On Wed, Jan 14, 2015 at 02:27:17PM -0800, Zach Brown wrote:
> On Wed, Jan 14, 2015 at 04:06:02PM -0500, Sandy McArthur Jr wrote:
> > Sometimes btrfs scrub status reports that is not running when it still is.
> >
> > I think this a cosmetic bug.
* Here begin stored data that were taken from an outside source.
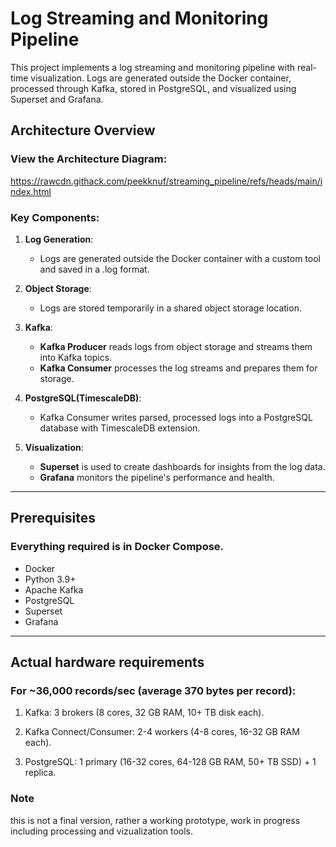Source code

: # Log Streaming and Monitoring Pipeline

This project implements a log streaming and monitoring pipeline with real-time visualization. Logs are generated outside the Docker container, processed through Kafka, stored in PostgreSQL, and visualized using Superset and Grafana.

## Architecture Overview

### View the Architecture Diagram:
https://rawcdn.githack.com/peekknuf/streaming_pipeline/refs/heads/main/index.html

### Key Components:
1. **Log Generation**:
   - Logs are generated outside the Docker container with a custom tool and saved in a .log format.
   
2. **Object Storage**:
   - Logs are stored temporarily in a shared object storage location.

3. **Kafka**:
   - **Kafka Producer** reads logs from object storage and streams them into Kafka topics.
   - **Kafka Consumer** processes the log streams and prepares them for storage.

4. **PostgreSQL(TimescaleDB)**:
   - Kafka Consumer writes parsed, processed logs into a PostgreSQL database with TimescaleDB extension.

5. **Visualization**:
   - **Superset** is used to create dashboards for insights from the log data.
   - **Grafana** monitors the pipeline's performance and health.

---

## Prerequisites
### Everything required is in Docker Compose.
- Docker
- Python 3.9+
- Apache Kafka
- PostgreSQL
- Superset
- Grafana

---

## Actual hardware requirements

### For ~36,000 records/sec (average 370 bytes per record):

1. Kafka: 3 brokers (8 cores, 32 GB RAM, 10+ TB disk each).

2. Kafka Connect/Consumer: 2-4 workers (4-8 cores, 16-32 GB RAM each).

3. PostgreSQL: 1 primary (16-32 cores, 64-128 GB RAM, 50+ TB SSD) + 1 replica.


### Note

this is not a final version, rather a working prototype, work in progress including processing and vizualization tools.

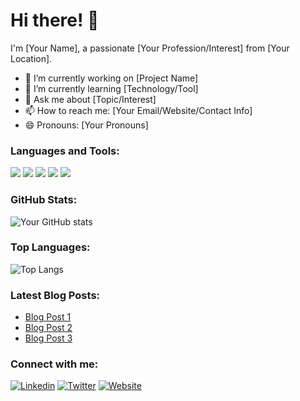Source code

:# Hi there! 👋

I'm [Your Name], a passionate [Your Profession/Interest] from [Your Location]. 

- 🔭 I’m currently working on [Project Name]
- 🌱 I’m currently learning [Technology/Tool]
- 💬 Ask me about [Topic/Interest]
- 📫 How to reach me: [Your Email/Website/Contact Info]
- 😄 Pronouns: [Your Pronouns]

### Languages and Tools:
[![](https://img.shields.io/badge/-Language-blue)]()
[![](https://img.shields.io/badge/-Language-blue)]()
[![](https://img.shields.io/badge/-Tool-orange)]()
[![](https://img.shields.io/badge/-Tool-orange)]()
[![](https://img.shields.io/badge/-Tool-orange)]()

### GitHub Stats:
![Your GitHub stats](https://github-readme-stats.vercel.app/api?username=yourusername&show_icons=true&theme=radical)

### Top Languages:
![Top Langs](https://github-readme-stats.vercel.app/api/top-langs/?username=yourusername&layout=compact&theme=radical)

### Latest Blog Posts:
<!-- BLOG-POST-LIST:START -->
- [Blog Post 1](link)
- [Blog Post 2](link)
- [Blog Post 3](link)
<!-- BLOG-POST-LIST:END -->

### Connect with me:
[![Linkedin](https://img.shields.io/badge/-LinkedIn-blue?style=flat-square&logo=Linkedin&logoColor=white&link=https://www.linkedin.com/in/yourusername/)](https://www.linkedin.com/in/yourusername/)
[![Twitter](https://img.shields.io/badge/-Twitter-blue?style=flat-square&logo=Twitter&logoColor=white&link=https://twitter.com/yourusername)](https://twitter.com/yourusername)
[![Website](https://img.shields.io/badge/-Website-brightgreen?style=flat-square&logo=appveyor&link=https://yourwebsite.com)](https://yourwebsite.com)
And I believe this is related to the
> > scrub completing on some drives before others in a multi-drive btrfs
> > filesystem that is not well balanced.
>
> Boy, I don't really know this code, but it looks like:
>
> if (ss->in_progress)
> printf(", running for %llu seconds\n", ss->duration);
> else
> printf(", interrupted after %llu seconds, not running\n",
> ss->duration);
>
> in_progress = is_scrub_running_in_kernel(fdmnt, di_args, fi_args.num_devices);
>
> static int is_scrub_running_in_kernel(int fd,
> struct btrfs_ioctl_dev_info_args *di_args, u64 max_devices)
> {
> struct scrub_progress sp;
> int i;
> int ret;
>
> for (i = 0; i < max_devices; i++) {
> memset(&sp, 0, sizeof(sp));
> sp.scrub_args.devid = di_args[i].devid;
> ret = ioctl(fd, BTRFS_IOC_SCRUB_PROGRESS, &sp.scrub_args);
> if (ret < 0 && errno == ENODEV)
> continue;
> if (ret < 0 && errno == ENOTCONN)
> return 0;
>
> It says that scrub isn't running if any devices have completed. If you drop
> all those ret < 0 conditional branches that are either noops or wrong, does it
> work like you'd expect?
Why wrong? The ioctl callback returns -ENODEV or -ENOTCONN that get
translated to the errno values and ioctl(...) returns -1 in both cases.